Further, a barotropic tidal experiment named EXP_BT was conducted using the same computational grid and tidal forcing as EXP_D45. EXP_BT initialized from a static state and no stratification was considered. The hourly output of EXP_BT was validated against the 25 h current observations at stations 6158 and 6172, besides, it was also processed to obtain tidal harmonic constants. A summary of the above experiments is presented in

Table 1. Configurations of realistic numerical experiments.

Experiment Abbreviation	Initial Condition	Boundary Condition	Tidal Forcing	Surface Fluxes	Surface Wind Stress	Bathymetry
EXP_D45	HYCOM	HYCOM	TPXO7	COADS05	Direction: 45°; Intensity: 0.035 N/m2	GEBCO_2019
EXP_D0	HYCOM	HYCOM	TPXO7	COADS05	Direction: 0°; Intensity: 0.035 N/m2	GEBCO_2019
EXP_D315	HYCOM	HYCOM	TPXO7	COADS05	Direction: 315°; Intensity: 0.035 N/m2	GEBCO_2019
EXP_TOPO	HYCOM	HYCOM	TPXO7	COADS05	Direction: 45°; Intensity: 0.035 N/m2	ETOPO5
EXP_BT	Motionless; no stratification	N/A	TPXO7	N/A	N/A	GEBCO_2019

. For the idealized modeling, the key configurations were based on a series of foreshadowing analyses, which will be introduced in Section 4.1.

2.5. T_Tide Matlab Toolbox

The T_Tide Matlab toolbox [40] was utilized to process the time series of tidal currents simulated by the ROMS model and acquire the tidal harmonic constants. Through doing so, the tidal current pattern in the western entrance area of the strait at any given time could be efficiently hindcasted.

3. Results

3.1. Trident-Shaped SST Tongue

Figure 3a,b show the SST over the northwestern South China Sea captured by VIIRS and MODIS-A at 18:12 UTC and 18:50 UTC on 31 July 2014, respectively.
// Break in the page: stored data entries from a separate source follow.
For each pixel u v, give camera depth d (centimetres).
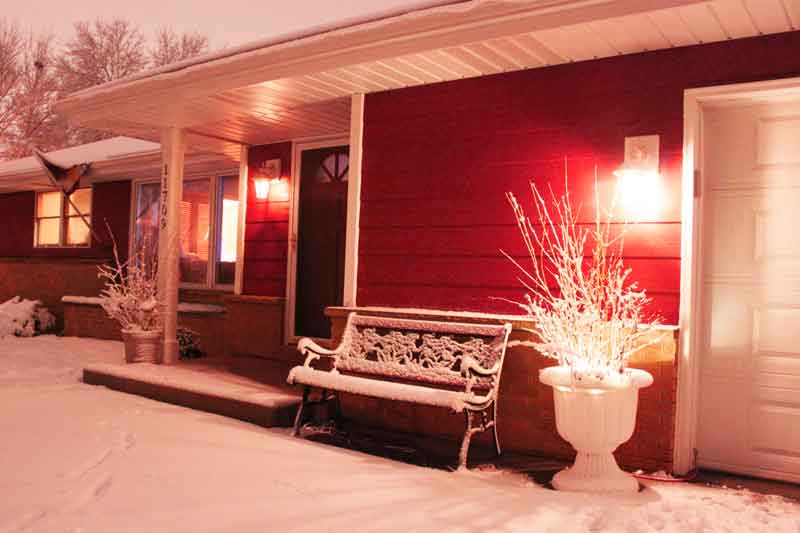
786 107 452
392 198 599
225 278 1049
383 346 563
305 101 653
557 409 427
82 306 1155
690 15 413
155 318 785
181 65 654
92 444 483
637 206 478
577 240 500
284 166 852
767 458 451
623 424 411
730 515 362
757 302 458
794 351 446
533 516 353
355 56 528
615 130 491
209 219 1070
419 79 570
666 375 452
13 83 2503
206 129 792
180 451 469
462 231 559
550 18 435
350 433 566
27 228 1412
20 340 1112
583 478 411
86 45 2659
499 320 512
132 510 348
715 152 475
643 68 481
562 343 431
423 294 578
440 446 532
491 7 451
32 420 555
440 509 361
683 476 449
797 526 344
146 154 1021
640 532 333
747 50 445
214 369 748
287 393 613
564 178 512
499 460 489
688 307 457
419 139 586
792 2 391
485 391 509
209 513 346
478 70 540
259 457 459
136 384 682
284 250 852
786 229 451
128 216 1209
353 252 618
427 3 497
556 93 518
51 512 344
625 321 453
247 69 590
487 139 550
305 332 830
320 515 347
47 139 2536
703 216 473
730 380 465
As Figure 3 reveals, three independent upwellings developed off the northeast, southeast, and west shores of Hainan Island in summer. From 30 July to 1 August 2014, the northwestern South China Sea was mainly dominated by southerly winds (Figure 2a). The cooperation between wind-induced offshore Ekman transport and the shoreline is the primary driving force in the development of upwelling off the southeast coast of Hainan Island [41,42,43,44,45,46]. In addition to the wind, topography-current interaction and strong tidal mixing are reported to play a vital role in the development of upwelling off the northeast shore of Hainan Island [15,16,46]. The prevailing southerly wind exerts an inhibiting effect on the upwelling off the west coast of Hainan Island, whose growth is basically driven by the pressure gradient force triggered by the local tidal-mixing front [47,48,49].
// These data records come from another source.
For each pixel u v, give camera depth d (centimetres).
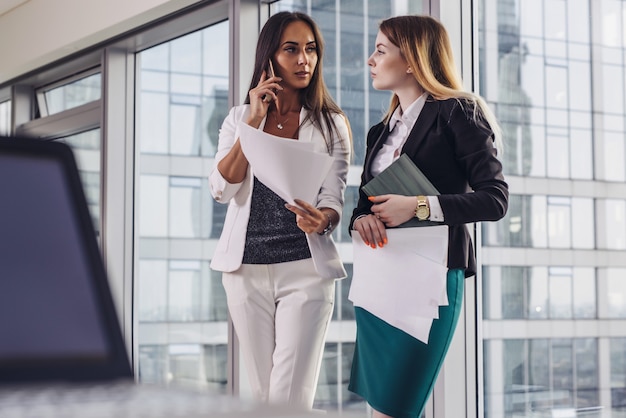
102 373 57
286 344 285
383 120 272
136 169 560
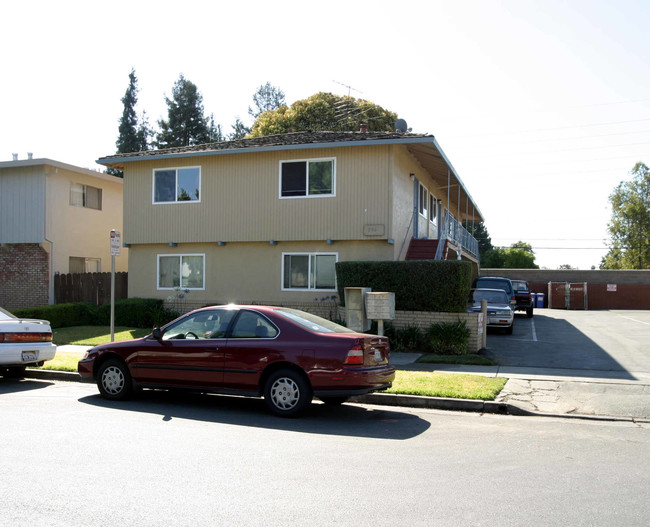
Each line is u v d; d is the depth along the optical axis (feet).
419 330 51.26
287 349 28.22
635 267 183.52
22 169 75.00
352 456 21.26
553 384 35.81
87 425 25.48
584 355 48.70
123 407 30.01
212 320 30.76
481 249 247.29
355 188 60.39
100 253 85.35
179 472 18.90
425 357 45.03
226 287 66.23
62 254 77.51
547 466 20.35
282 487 17.57
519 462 20.83
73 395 33.45
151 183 69.15
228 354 29.30
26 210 74.69
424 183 77.97
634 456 21.98
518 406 30.50
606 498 17.01
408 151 66.08
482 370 40.81
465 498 16.81
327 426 26.55
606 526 14.89
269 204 63.72
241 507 15.87
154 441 22.90
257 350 28.73
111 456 20.63
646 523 15.11
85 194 82.38
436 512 15.67
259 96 200.95
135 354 31.42
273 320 29.40
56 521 14.80
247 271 65.41
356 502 16.35
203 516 15.20
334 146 59.88
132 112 186.09
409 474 19.07
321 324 30.19
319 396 27.81
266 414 29.07
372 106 130.93
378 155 59.67
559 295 129.39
The cold core of the upwelling off the northeast coast of Hainan Island is located in the eastern entrance area of the QS; therefore, under the joint influence of westward residual flow and the strong westward tidal current, the cold upwelling water is transported deep into the inner strait and arrives at the Beibu Gulf (Figure 3a,b). To further explore how the cold upwelling water influences the water exchange between the QS and the Beibu Gulf, magnified views of Figure 3a,b over the western entrance area of the QS are presented in Figure 3c,d, respectively. Due to strong tidal mixing [50], well-mixed warm water occupies the sea adjacent to the western entrance of the QS, which will certainly encounter the cold water originating from the east at the western entrance. The time interval between VIIRS and MODIS-A observations was 38 min. Minor SST differences are found between the two images and both images map an interesting SST structure: the warm water tongue characterized by a sharp trident shape in the western entrance area of the QS (Figure 3c,d). This is the first report of the trident-shaped SST tongue in the research area, and such a phenomenon indicates that water exchange at the western entrance of the strait, particularly its thermal feature, is worth further investigation. Next, the ROMS model was used to uncover the physical mechanism of the trident-shaped warm tongue and elucidate the thermal feature during water exchange between the QS and the gulf.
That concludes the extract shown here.